Excerpts from a dataset
......

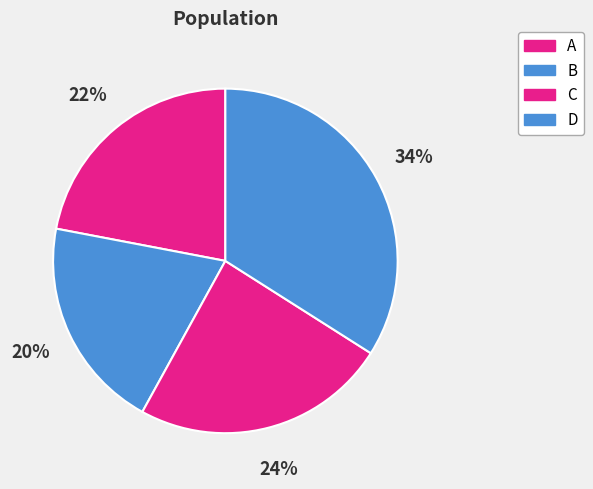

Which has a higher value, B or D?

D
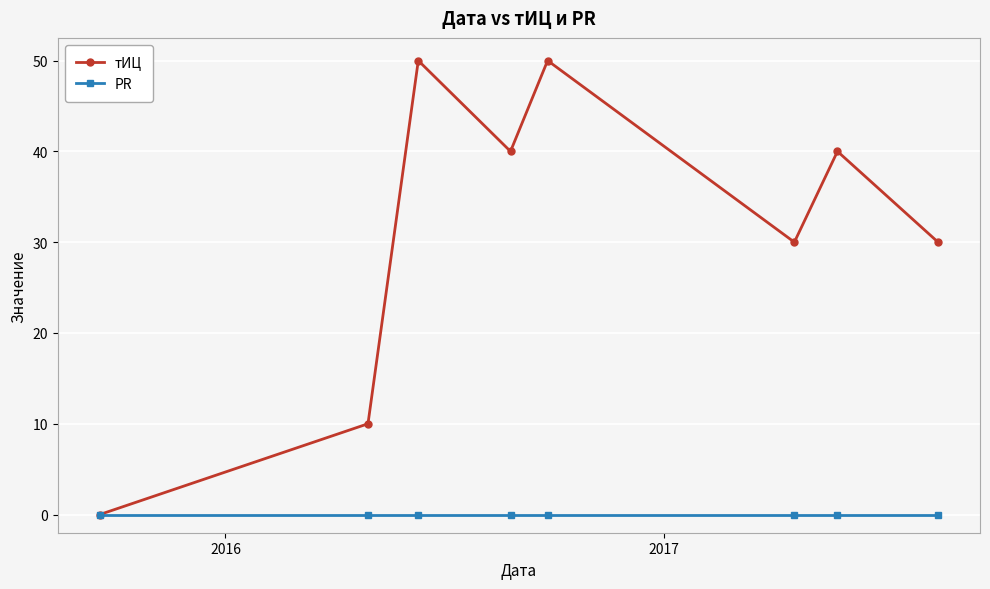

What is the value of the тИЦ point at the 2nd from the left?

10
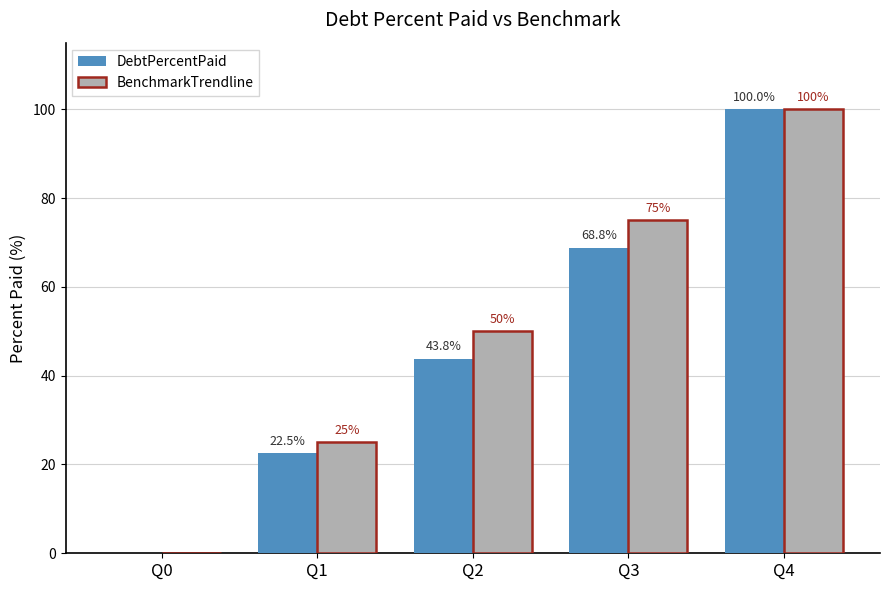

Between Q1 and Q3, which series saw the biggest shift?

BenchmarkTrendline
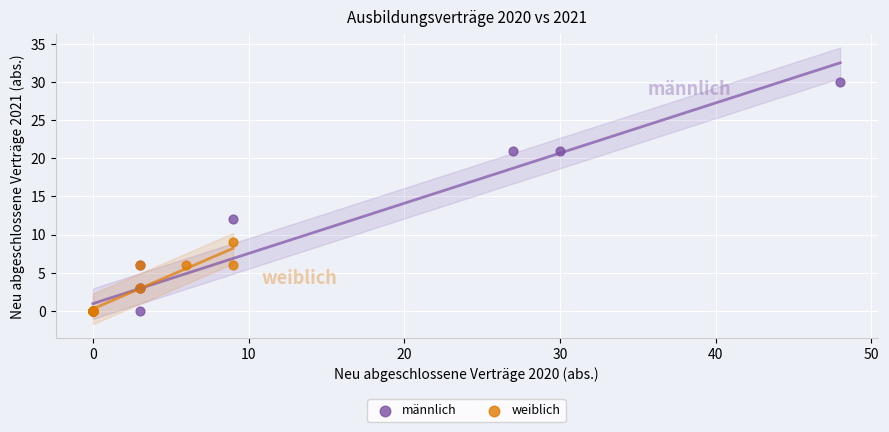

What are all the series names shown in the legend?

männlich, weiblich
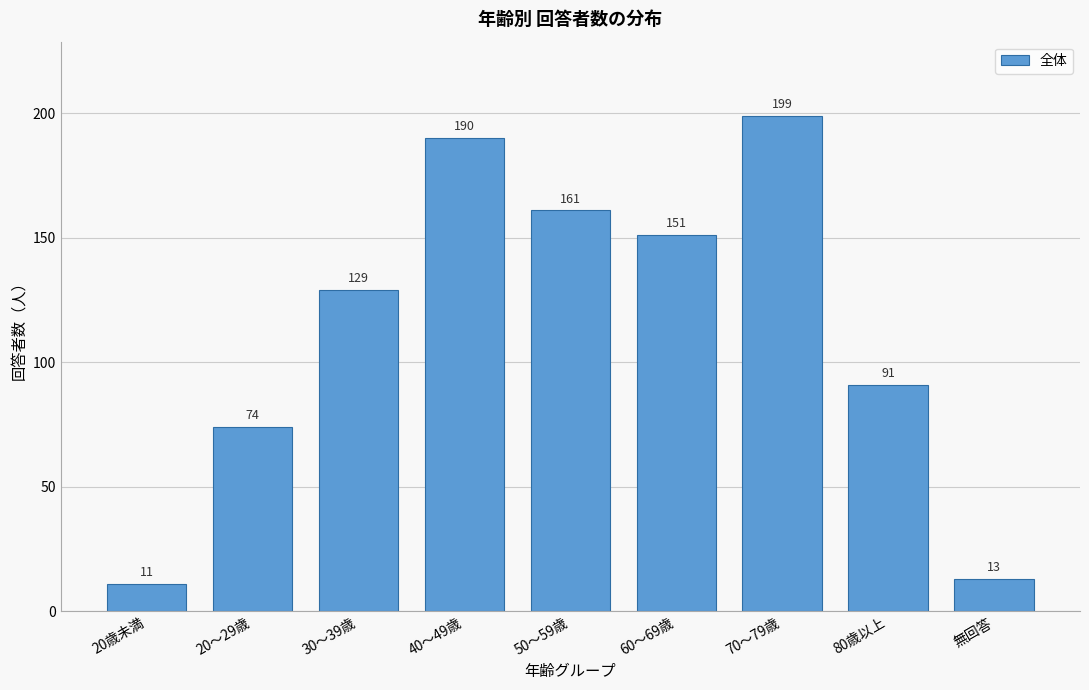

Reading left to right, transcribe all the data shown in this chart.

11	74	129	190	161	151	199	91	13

......

Action item
Write out the listing again, leaving out the pictures, with every "series" changed to "data line" and nothing else altered.

Response area
Which has a higher value, B or D?

D

What is the value of the тИЦ point at the 2nd from the left?

10

Between Q1 and Q3, which data line saw the biggest shift?

BenchmarkTrendline

What are all the data line names shown in the legend?

männlich, weiblich

Reading left to right, transcribe all the data shown in this chart.

11	74	129	190	161	151	199	91	13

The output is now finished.